Extracted page text data:
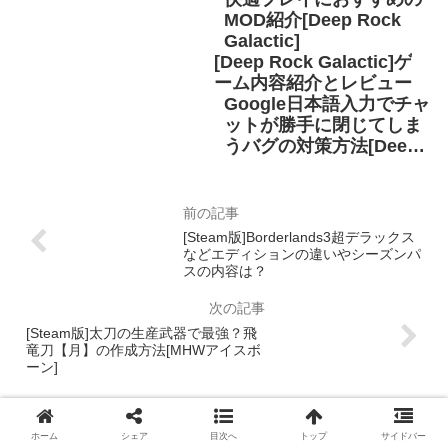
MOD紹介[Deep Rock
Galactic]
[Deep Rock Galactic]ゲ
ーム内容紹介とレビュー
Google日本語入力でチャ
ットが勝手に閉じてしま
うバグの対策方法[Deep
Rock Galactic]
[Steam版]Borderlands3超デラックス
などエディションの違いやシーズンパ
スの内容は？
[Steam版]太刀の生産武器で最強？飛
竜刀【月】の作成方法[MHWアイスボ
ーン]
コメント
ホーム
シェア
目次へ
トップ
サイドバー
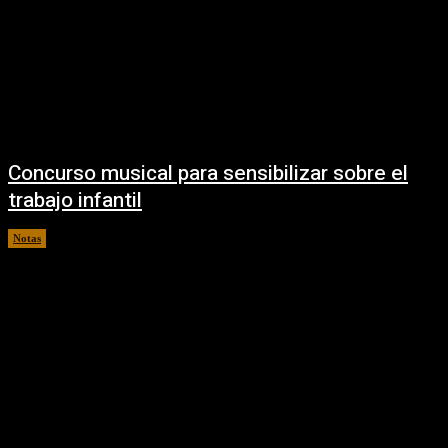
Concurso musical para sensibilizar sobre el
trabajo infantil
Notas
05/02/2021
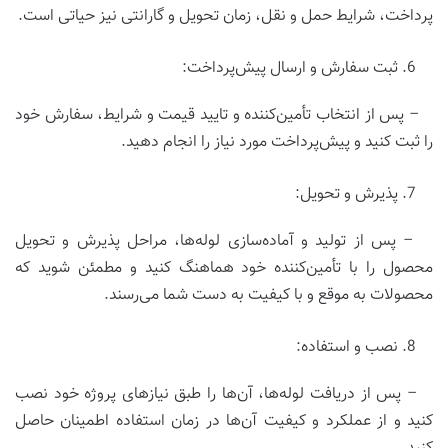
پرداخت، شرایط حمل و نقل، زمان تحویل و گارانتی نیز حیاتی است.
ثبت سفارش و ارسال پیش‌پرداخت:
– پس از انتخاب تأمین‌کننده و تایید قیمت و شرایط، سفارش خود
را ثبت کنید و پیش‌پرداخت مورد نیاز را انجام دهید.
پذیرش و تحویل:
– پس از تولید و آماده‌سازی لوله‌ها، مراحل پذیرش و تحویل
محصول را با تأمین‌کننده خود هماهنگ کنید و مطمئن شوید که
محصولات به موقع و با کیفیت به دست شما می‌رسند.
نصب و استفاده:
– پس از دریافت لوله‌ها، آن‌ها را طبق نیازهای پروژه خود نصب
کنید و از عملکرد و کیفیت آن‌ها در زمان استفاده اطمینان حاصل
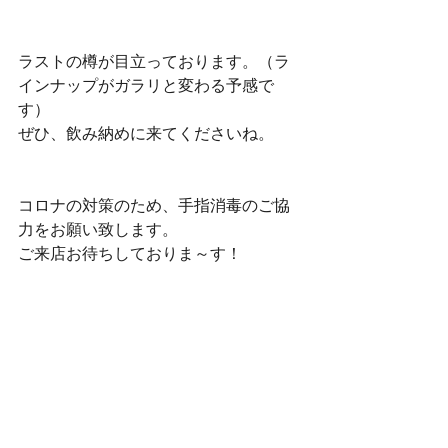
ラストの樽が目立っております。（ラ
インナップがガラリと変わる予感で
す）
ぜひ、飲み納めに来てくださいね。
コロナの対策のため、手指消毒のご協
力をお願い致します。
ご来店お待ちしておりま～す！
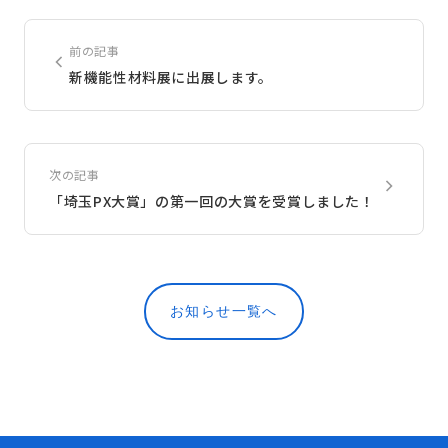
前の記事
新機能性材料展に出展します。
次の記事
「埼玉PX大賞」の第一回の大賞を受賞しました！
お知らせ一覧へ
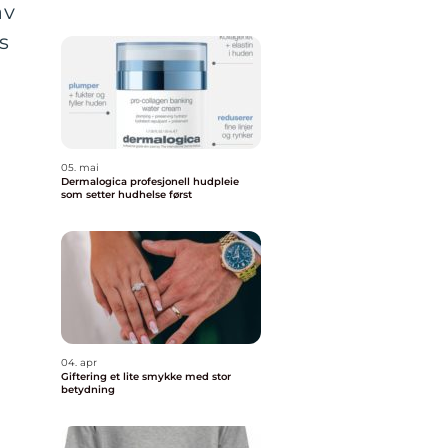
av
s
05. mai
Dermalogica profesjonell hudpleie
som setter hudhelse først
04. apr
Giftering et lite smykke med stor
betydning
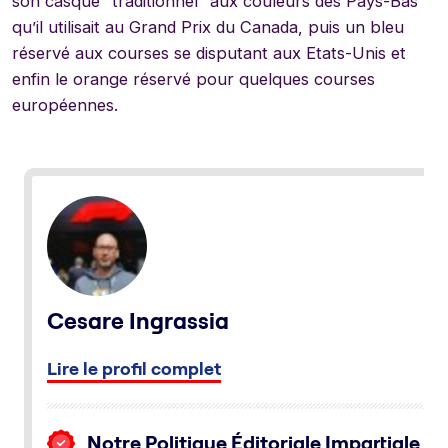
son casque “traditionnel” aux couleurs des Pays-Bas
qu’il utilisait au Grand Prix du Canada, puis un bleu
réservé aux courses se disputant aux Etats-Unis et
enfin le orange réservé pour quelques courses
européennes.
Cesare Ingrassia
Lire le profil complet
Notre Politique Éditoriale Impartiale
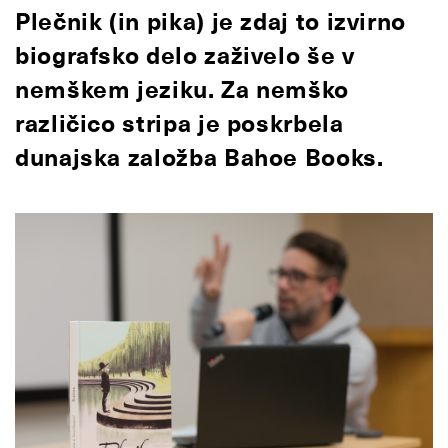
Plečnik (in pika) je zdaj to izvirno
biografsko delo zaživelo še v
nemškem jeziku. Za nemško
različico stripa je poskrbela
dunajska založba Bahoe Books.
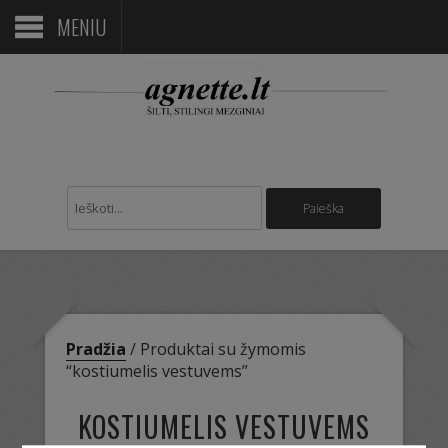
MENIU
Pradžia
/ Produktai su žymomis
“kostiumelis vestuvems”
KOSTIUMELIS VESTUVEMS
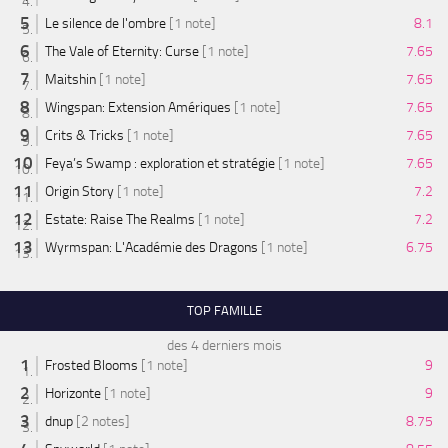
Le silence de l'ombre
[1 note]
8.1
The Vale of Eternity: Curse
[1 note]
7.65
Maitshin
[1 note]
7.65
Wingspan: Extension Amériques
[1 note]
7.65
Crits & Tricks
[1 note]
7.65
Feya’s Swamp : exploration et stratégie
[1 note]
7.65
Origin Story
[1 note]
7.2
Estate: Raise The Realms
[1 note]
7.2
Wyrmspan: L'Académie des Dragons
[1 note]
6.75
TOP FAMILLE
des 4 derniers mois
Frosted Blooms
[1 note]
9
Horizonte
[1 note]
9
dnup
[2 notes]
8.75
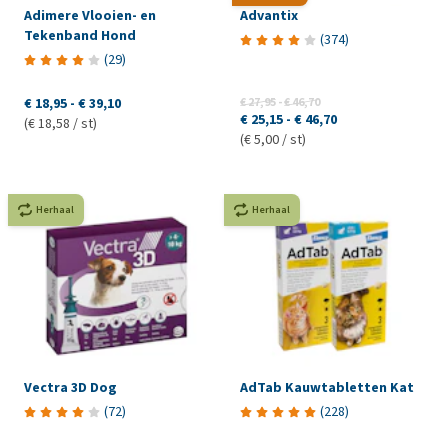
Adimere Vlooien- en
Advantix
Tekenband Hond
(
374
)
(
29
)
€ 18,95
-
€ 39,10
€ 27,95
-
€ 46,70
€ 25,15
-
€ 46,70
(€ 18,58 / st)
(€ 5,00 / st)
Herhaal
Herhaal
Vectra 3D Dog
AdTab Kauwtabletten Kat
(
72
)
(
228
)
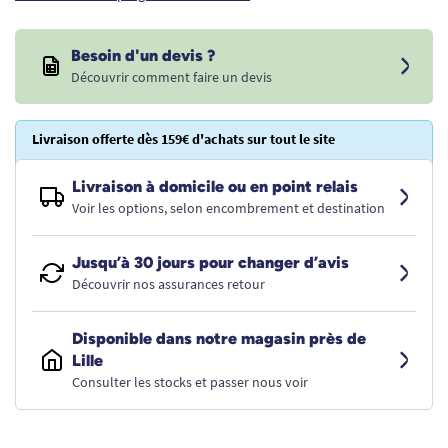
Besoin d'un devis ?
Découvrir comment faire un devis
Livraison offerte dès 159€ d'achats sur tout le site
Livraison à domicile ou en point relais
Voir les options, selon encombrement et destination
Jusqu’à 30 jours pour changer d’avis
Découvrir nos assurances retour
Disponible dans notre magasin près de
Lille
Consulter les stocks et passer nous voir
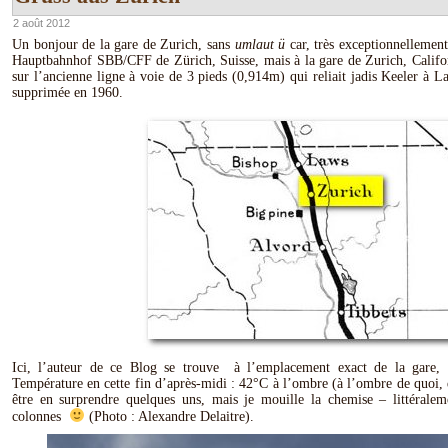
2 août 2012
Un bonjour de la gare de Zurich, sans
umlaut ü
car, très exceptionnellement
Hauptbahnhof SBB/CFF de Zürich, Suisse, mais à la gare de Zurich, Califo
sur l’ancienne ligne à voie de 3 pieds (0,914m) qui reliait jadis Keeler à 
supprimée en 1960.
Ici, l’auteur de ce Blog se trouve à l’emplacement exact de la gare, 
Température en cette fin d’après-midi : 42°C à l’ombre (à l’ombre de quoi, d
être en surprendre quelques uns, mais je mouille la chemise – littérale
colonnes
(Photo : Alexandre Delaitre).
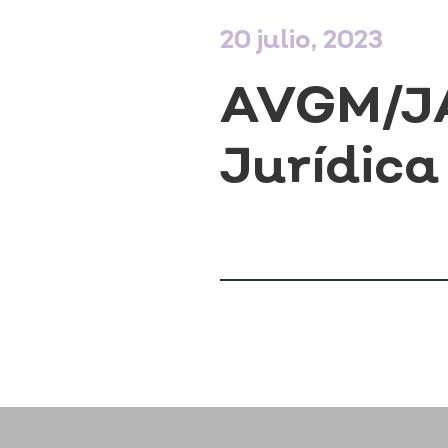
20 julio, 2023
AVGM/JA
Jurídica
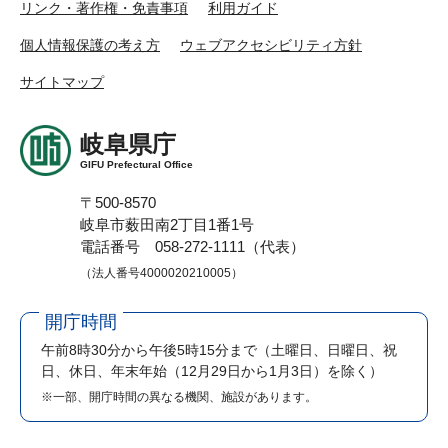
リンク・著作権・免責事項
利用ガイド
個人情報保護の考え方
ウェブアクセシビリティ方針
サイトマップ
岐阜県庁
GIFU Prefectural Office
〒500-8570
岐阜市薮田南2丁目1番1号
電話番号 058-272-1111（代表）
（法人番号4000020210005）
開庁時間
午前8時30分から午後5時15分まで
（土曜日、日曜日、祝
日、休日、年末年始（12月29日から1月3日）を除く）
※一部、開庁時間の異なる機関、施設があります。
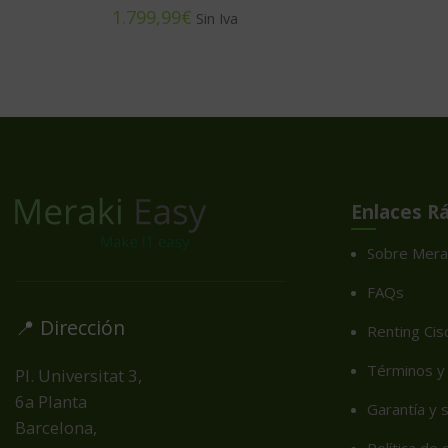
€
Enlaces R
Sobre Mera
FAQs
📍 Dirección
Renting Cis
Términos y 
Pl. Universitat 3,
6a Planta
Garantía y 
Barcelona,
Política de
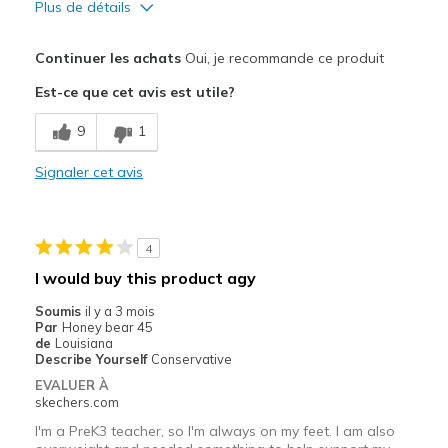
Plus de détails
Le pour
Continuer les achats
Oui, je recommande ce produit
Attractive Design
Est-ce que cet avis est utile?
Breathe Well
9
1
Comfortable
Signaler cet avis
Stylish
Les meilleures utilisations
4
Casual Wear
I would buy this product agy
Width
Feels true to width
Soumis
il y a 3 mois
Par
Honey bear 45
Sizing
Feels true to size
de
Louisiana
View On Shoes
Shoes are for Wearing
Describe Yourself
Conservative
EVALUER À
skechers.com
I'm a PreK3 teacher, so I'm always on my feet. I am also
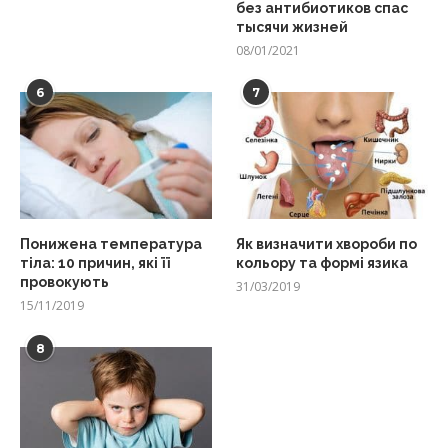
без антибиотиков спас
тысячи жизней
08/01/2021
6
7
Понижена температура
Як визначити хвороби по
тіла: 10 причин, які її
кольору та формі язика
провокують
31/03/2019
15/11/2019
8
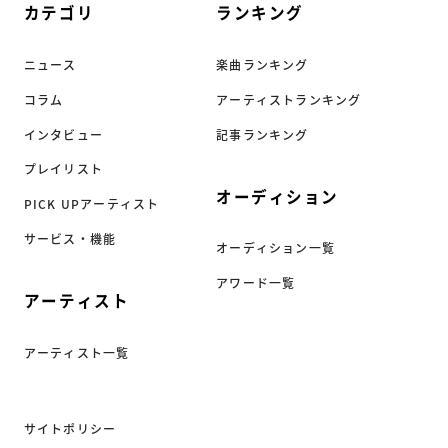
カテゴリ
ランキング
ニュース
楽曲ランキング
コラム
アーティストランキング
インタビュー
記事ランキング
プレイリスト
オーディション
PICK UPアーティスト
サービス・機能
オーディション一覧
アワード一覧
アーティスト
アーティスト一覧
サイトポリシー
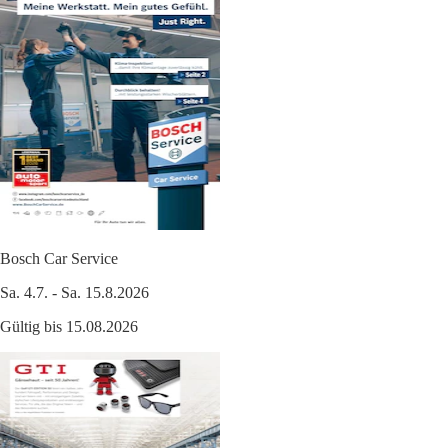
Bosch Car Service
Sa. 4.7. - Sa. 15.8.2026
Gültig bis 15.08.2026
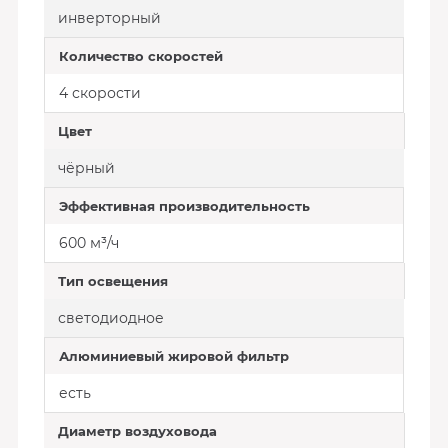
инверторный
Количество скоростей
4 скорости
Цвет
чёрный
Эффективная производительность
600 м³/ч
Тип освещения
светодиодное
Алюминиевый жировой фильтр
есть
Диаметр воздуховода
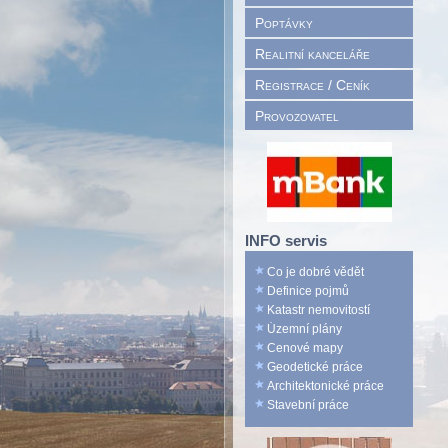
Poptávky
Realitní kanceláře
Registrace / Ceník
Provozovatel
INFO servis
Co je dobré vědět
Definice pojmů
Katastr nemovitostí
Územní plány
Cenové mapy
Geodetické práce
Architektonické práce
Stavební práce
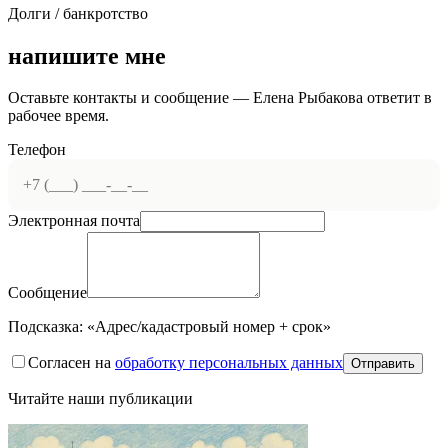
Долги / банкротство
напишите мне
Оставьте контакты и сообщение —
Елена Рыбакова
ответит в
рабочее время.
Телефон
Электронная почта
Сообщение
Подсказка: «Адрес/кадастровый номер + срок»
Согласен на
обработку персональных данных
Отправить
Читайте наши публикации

▶ **Required action**
Return every line of the listing above word for word, leaving out the picture markers.

▶ **Result for this exercise**
MOD紹介[Deep Rock
Galactic]
[Deep Rock Galactic]ゲ
ーム内容紹介とレビュー
Google日本語入力でチャ
ットが勝手に閉じてしま
うバグの対策方法[Deep
Rock Galactic]
[Steam版]Borderlands3超デラックス
などエディションの違いやシーズンパ
スの内容は？
[Steam版]太刀の生産武器で最強？飛
竜刀【月】の作成方法[MHWアイスボ
ーン]
コメント
ホーム
シェア
目次へ
トップ
サイドバー
Concurso musical para sensibilizar sobre el
trabajo infantil
Notas
05/02/2021
پرداخت، شرایط حمل و نقل، زمان تحویل و گارانتی نیز حیاتی است.
ثبت سفارش و ارسال پیش‌پرداخت:
– پس از انتخاب تأمین‌کننده و تایید قیمت و شرایط، سفارش خود
را ثبت کنید و پیش‌پرداخت مورد نیاز را انجام دهید.
پذیرش و تحویل:
– پس از تولید و آماده‌سازی لوله‌ها، مراحل پذیرش و تحویل
محصول را با تأمین‌کننده خود هماهنگ کنید و مطمئن شوید که
محصولات به موقع و با کیفیت به دست شما می‌رسند.
نصب و استفاده:
– پس از دریافت لوله‌ها، آن‌ها را طبق نیازهای پروژه خود نصب
کنید و از عملکرد و کیفیت آن‌ها در زمان استفاده اطمینان حاصل
ラストの樽が目立っております。（ラ
インナップがガラリと変わる予感で
す）
ぜひ、飲み納めに来てくださいね。
コロナの対策のため、手指消毒のご協
力をお願い致します。
ご来店お待ちしておりま～す！
前の記事
新機能性材料展に出展します。
次の記事
「埼玉PX大賞」の第一回の大賞を受賞しました！
お知らせ一覧へ
av
s
05. mai
Dermalogica profesjonell hudpleie
som setter hudhelse først
04. apr
Giftering et lite smykke med stor
betydning
son casque “traditionnel” aux couleurs des Pays-Bas
qu’il utilisait au Grand Prix du Canada, puis un bleu
réservé aux courses se disputant aux Etats-Unis et
enfin le orange réservé pour quelques courses
européennes.
Cesare Ingrassia
Lire le profil complet
Notre Politique Éditoriale Impartiale
Plečnik (in pika) je zdaj to izvirno
biografsko delo zaživelo še v
nemškem jeziku. Za nemško
različico stripa je poskrbela
dunajska založba Bahoe Books.
MENIU
Pradžia
/ Produktai su žymomis
“kostiumelis vestuvems”
KOSTIUMELIS VESTUVEMS
Le silence de l'ombre
[1 note]
8.1
The Vale of Eternity: Curse
[1 note]
7.65
Maitshin
[1 note]
7.65
Wingspan: Extension Amériques
[1 note]
7.65
Crits & Tricks
[1 note]
7.65
Feya’s Swamp : exploration et stratégie
[1 note]
7.65
Origin Story
[1 note]
7.2
Estate: Raise The Realms
[1 note]
7.2
Wyrmspan: L'Académie des Dragons
[1 note]
6.75
TOP FAMILLE
des 4 derniers mois
Frosted Blooms
[1 note]
9
Horizonte
[1 note]
9
dnup
[2 notes]
8.75
Adimere Vlooien- en
Advantix
Tekenband Hond
(
374
)
(
29
)
€ 18,95
-
€ 39,10
€ 27,95
-
€ 46,70
€ 25,15
-
€ 46,70
(€ 18,58 / st)
(€ 5,00 / st)
Herhaal
Herhaal
Vectra 3D Dog
AdTab Kauwtabletten Kat
(
72
)
(
228
)
Besoin d'un devis ?
Découvrir comment faire un devis
Livraison offerte dès 159€ d'achats sur tout le site
Livraison à domicile ou en point relais
Voir les options, selon encombrement et destination
Jusqu’à 30 jours pour changer d’avis
Découvrir nos assurances retour
Disponible dans notre magasin près de
Lille
Consulter les stocks et passer nous voir
2 août 2012
Un bonjour de la gare de Zurich, sans
umlaut ü
car, très exceptionnellement
Hauptbahnhof SBB/CFF de Zürich, Suisse, mais à la gare de Zurich, Califo
sur l’ancienne ligne à voie de 3 pieds (0,914m) qui reliait jadis Keeler à 
supprimée en 1960.
Ici, l’auteur de ce Blog se trouve à l’emplacement exact de la gare, 
Température en cette fin d’après-midi : 42°C à l’ombre (à l’ombre de quoi, d
être en surprendre quelques uns, mais je mouille la chemise – littérale
colonnes
(Photo : Alexandre Delaitre).
20 julio, 2023
AVGM/JA
Jurídica
リンク・著作権・免責事項
利用ガイド
個人情報保護の考え方
ウェブアクセシビリティ方針
サイトマップ
岐阜県庁
GIFU Prefectural Office
〒500-8570
岐阜市薮田南2丁目1番1号
電話番号 058-272-1111（代表）
（法人番号4000020210005）
開庁時間
午前8時30分から午後5時15分まで
（土曜日、日曜日、祝
日、休日、年末年始（12月29日から1月3日）を除く）
※一部、開庁時間の異なる機関、施設があります。
€
Enlaces R
Sobre Mera
FAQs
📍 Dirección
Renting Cis
Términos y 
Pl. Universitat 3,
6a Planta
Garantía y 
Barcelona,
Política de
Plus de détails
Le pour
Continuer les achats
Oui, je recommande ce produit
Attractive Design
Est-ce que cet avis est utile?
Breathe Well
9
1
Comfortable
Signaler cet avis
Stylish
Les meilleures utilisations
4
Casual Wear
I would buy this product agy
Width
Feels true to width
Soumis
il y a 3 mois
Par
Honey bear 45
Sizing
Feels true to size
de
Louisiana
View On Shoes
Shoes are for Wearing
Describe Yourself
Conservative
EVALUER À
skechers.com
I'm a PreK3 teacher, so I'm always on my feet. I am also
без антибиотиков спас
тысячи жизней
08/01/2021
6
7
Понижена температура
Як визначити хвороби по
тіла: 10 причин, які її
кольору та формі язика
провокують
31/03/2019
15/11/2019
8
カテゴリ
ランキング
ニュース
楽曲ランキング
コラム
アーティストランキング
インタビュー
記事ランキング
プレイリスト
オーディション
PICK UPアーティスト
サービス・機能
オーディション一覧
アワード一覧
アーティスト
アーティスト一覧
サイトポリシー
Bosch Car Service
Sa. 4.7. - Sa. 15.8.2026
Gültig bis 15.08.2026
инверторный
Количество скоростей
4 скорости
Цвет
чёрный
Эффективная производительность
600 м³/ч
Тип освещения
светодиодное
Алюминиевый жировой фильтр
есть
Диаметр воздуховода
Poptávky
Realitní kanceláře
Registrace / Ceník
Provozovatel
INFO servis
Co je dobré vědět
Definice pojmů
Katastr nemovitostí
Územní plány
Cenové mapy
Geodetické práce
Architektonické práce
Stavební práce
Долги / банкротство
напишите мне
Оставьте контакты и сообщение —
Елена Рыбакова
ответит в
рабочее время.
Телефон
Электронная почта
Сообщение
Подсказка: «Адрес/кадастровый номер + срок»
Согласен на
обработку персональных данных
Отправить
Читайте наши публикации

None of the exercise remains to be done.